In Glen Arbor, Cherry Republic offers to match $1 per hour in a college savings account between May 1 and September 1 for all employees in, or planning to attend, college. The company increases the match to $1.50 per hour during the second year of employment. Its college-match program doubled in enrollment this year. Cherry Republic also reportedly pays “higher” than the average seasonal rate of $11 to $13 per hour. Many employees receive a $1 per hour pay increase when they return the following year.
Leelanau Vacation Rentals (LVR) also begins recruiting housekeepers and other staff long before peak season and begins paying employees advance salaries just to secure them. Wages have increased over last year, and the vacation rental company offers bonuses for returning staff. CEO Ranae Ihme reports that LVR is fully staffed this summer.

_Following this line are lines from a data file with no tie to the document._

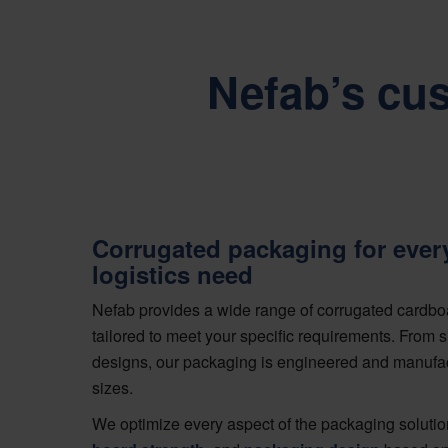
Nefab’s cu
Corrugated packaging for ever
logistics need
Nefab provides a wide range of corrugated cardbo
tailored to meet your specific requirements. From
designs, our packaging is engineered and manufa
sizes.
We optimize every aspect of the packaging solutio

Like Harbor Lights Resort, The Homestead in Glen Arbor also imports foreign workers through the guestworker visa program, joining a list of Northern Michigan hospitality businesses that includes the Grand Traverse Resort and the Grand Hotel on Mackinac Island. The Homestead has contracted with foreign workers for more than two decades. Some return year after year, and their experience is reportedly a positive one. The Homestead is able to provide some on-site housing — for a bargain rate of $220 per month, plus utilities — and they are given access to the resort’s amenities, including free golf and skiing and a 35 percent discount on salon and spa services.
The Homestead currently employs 200 full-time and part-time workers but could use 25 to 30 more. Wages start at $8.50 to $9 per hour for seasonally employed high school students. The resort also offers signing bonuses, retention bonuses, employee-referral bonuses, and reimbursements for employees who use the BATA bus to commute to work. One such employee commutes all the way from Cadillac.
Despite The Homestead’s attempts to incentivize working at “America’s freshwater resort,” the Italian sports bar Beppi’s remains closed until further notice. Resort management hope that affordable housing or public transit become part of a creative solution in the future to increase the crop of willing workers.
Otherwise, businesses worry, America’s “most beautiful place” threatens to become America’s most understaffed place.
Editor’s clarification: an earlier version of this story implied that The Homestead resort had closed Beppi’s sports bar and Tamarack daycare facility indefinitely. In fact, while they don’t hold regular hours on account of the employee shortage, Beppi’s is open for private events such as rehearsal dinners and welcome receptions. We regret the error.